Rant, of course, as in http://news.ycombinator.com/item?id=4134426 Rants can be very informative.

bvdbijl 13 years ago | |

Both!

mbetter 13 years ago | |

Is this a comment or a question?

unix-dude 13 years ago |

lol'd hard.

joshka 13 years ago |

Whilst I enjoy jwz's writings, please follow the hacker news guidelines which can be found at http://ycombinator.com/newsguidelines.html

In particular: Please submit the original source. If a blog post reports on something they found on another site, submit the latter. The original source is https://code.google.com/p/xee/source/browse/XeePhotoshopLoad...

Also: Please use the original title, unless it is misleading or linkbait.

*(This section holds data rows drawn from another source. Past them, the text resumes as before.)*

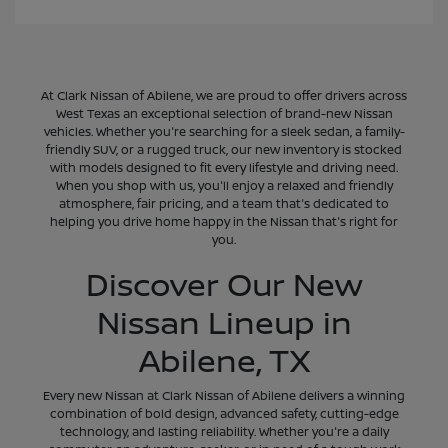
At Clark Nissan of Abilene, we are proud to offer drivers across
West Texas an exceptional selection of brand-new Nissan
vehicles. Whether you're searching for a sleek sedan, a family-
friendly SUV, or a rugged truck, our new inventory is stocked
with models designed to fit every lifestyle and driving need.
When you shop with us, you'll enjoy a relaxed and friendly
atmosphere, fair pricing, and a team that's dedicated to
helping you drive home happy in the Nissan that's right for
you.
Discover Our New
Nissan Lineup in
Abilene, TX
Every new Nissan at Clark Nissan of Abilene delivers a winning
combination of bold design, advanced safety, cutting-edge
technology, and lasting reliability. Whether you're a daily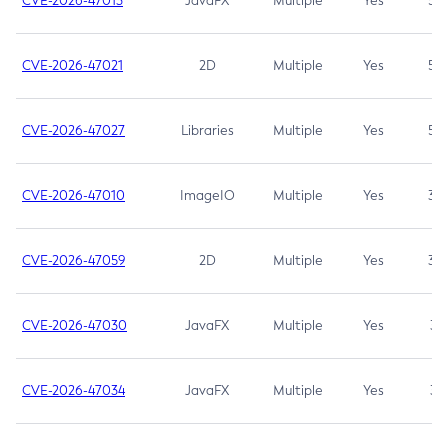
CVE-2026-47013
JavaFX
Multiple
Yes
5.3
CVE-2026-47021
2D
Multiple
Yes
5.3
CVE-2026-47027
Libraries
Multiple
Yes
5.3
CVE-2026-47010
ImageIO
Multiple
Yes
3.7
CVE-2026-47059
2D
Multiple
Yes
3.7
CVE-2026-47030
JavaFX
Multiple
Yes
3.1
CVE-2026-47034
JavaFX
Multiple
Yes
3.1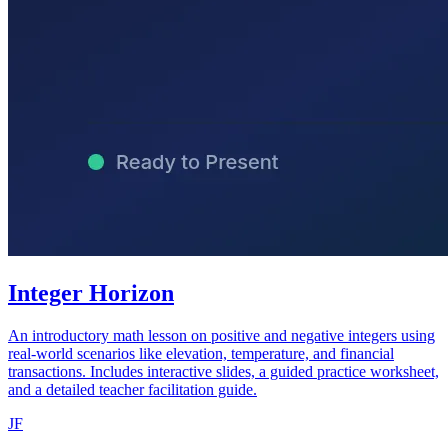
Integer Horizon
An introductory math lesson on positive and negative integers using
real-world scenarios like elevation, temperature, and financial
transactions. Includes interactive slides, a guided practice worksheet,
and a detailed teacher facilitation guide.
JF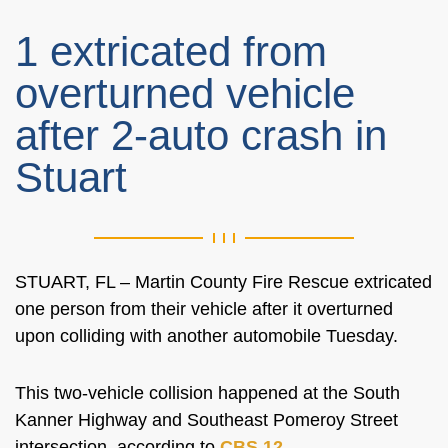
1 extricated from
overturned vehicle
after 2-auto crash in
Stuart
STUART, FL – Martin County Fire Rescue extricated
one person from their vehicle after it overturned
upon colliding with another automobile Tuesday.
This two-vehicle collision happened at the
South
Kanner Highway and Southeast Pomeroy Street
intersection, according to
CBS 12
.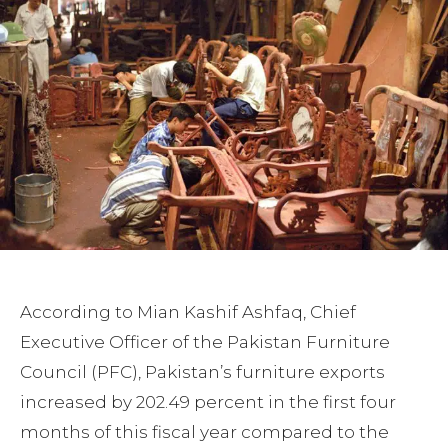
According to Mian Kashif Ashfaq, Chief
Executive Officer of the Pakistan Furniture
Council (PFC), Pakistan’s furniture exports
increased by 202.49 percent in the first four
months of this fiscal year compared to the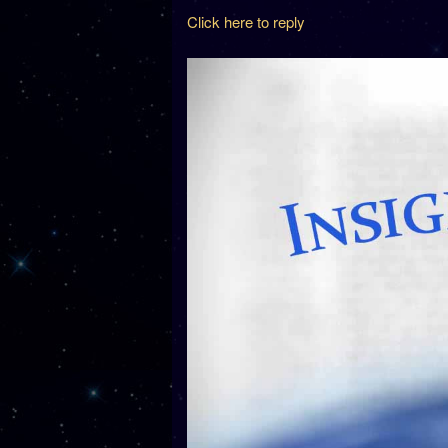
Click here to reply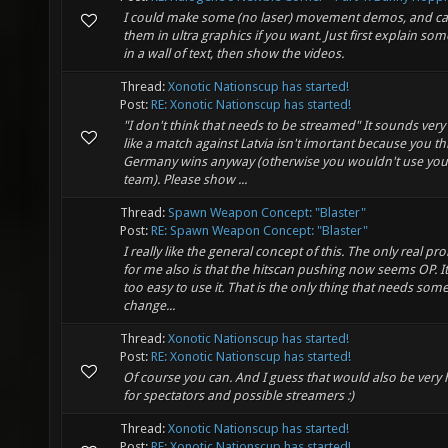
I could make some (no laser) movement demos, and c
them in ultra graphics if you want. Just first explain so
in a wall of text, then show the videos.
Thread:
Xonotic Nationscup has started!
Post:
RE: Xonotic Nationscup has started!
"I don't think that needs to be streamed" It sounds ver
like a match against Latvia isn't imortant because you th
Germany wins anyway (otherwise you wouldn't use you
team). Please show ...
Thread:
Spawn Weapon Concept: "Blaster"
Post:
RE: Spawn Weapon Concept: "Blaster"
I really like the general concept of this. The only real p
for me also is that the hitscan pushing now seems OP. It'
too easy to use it. That is the only thing that needs some
change...
Thread:
Xonotic Nationscup has started!
Post:
RE: Xonotic Nationscup has started!
Of course you can. And I guess that would also be very
for spectators and possible streamers :)
Thread:
Xonotic Nationscup has started!
Post:
RE: Xonotic Nationscup has started!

danilocampos 13 years ago | |

Hmm. Here's something else I found at those guidelines you linked, there:

> Please don't submit comments complaining that a submission is inappropriate for the site. If you think something is spam or offtopic, flag it by going to its page and clicking on the "flag" link. (Not all users will see this; there is a karma threshold.) If you flag something, please don't also comment that you did.

bigiain 13 years ago | |

In this case, I suspect jwz's commentary and re-post of it is as much "the story" as the rant in the original source.

pseut 13 years ago | |

Later on the list of guidelines:

"Don't abuse the text field in the submission form to add commentary to links. The text field is for starting discussions. If you're submitting a link, put it in the url field. If you want to add initial commentary on the link, write a blog post about it and submit that instead."

jleader 13 years ago | |

Well, from an archival point of view, jwz's blog post I expect will last for some time (I believe he understands the value of durable URLs). On the other hand, either Google Code or the Xee project have managed to break the direct link that was submitted to HN last time (less than 4 years ago).

So that Google code link is the original source today, but it might not be tomorrow.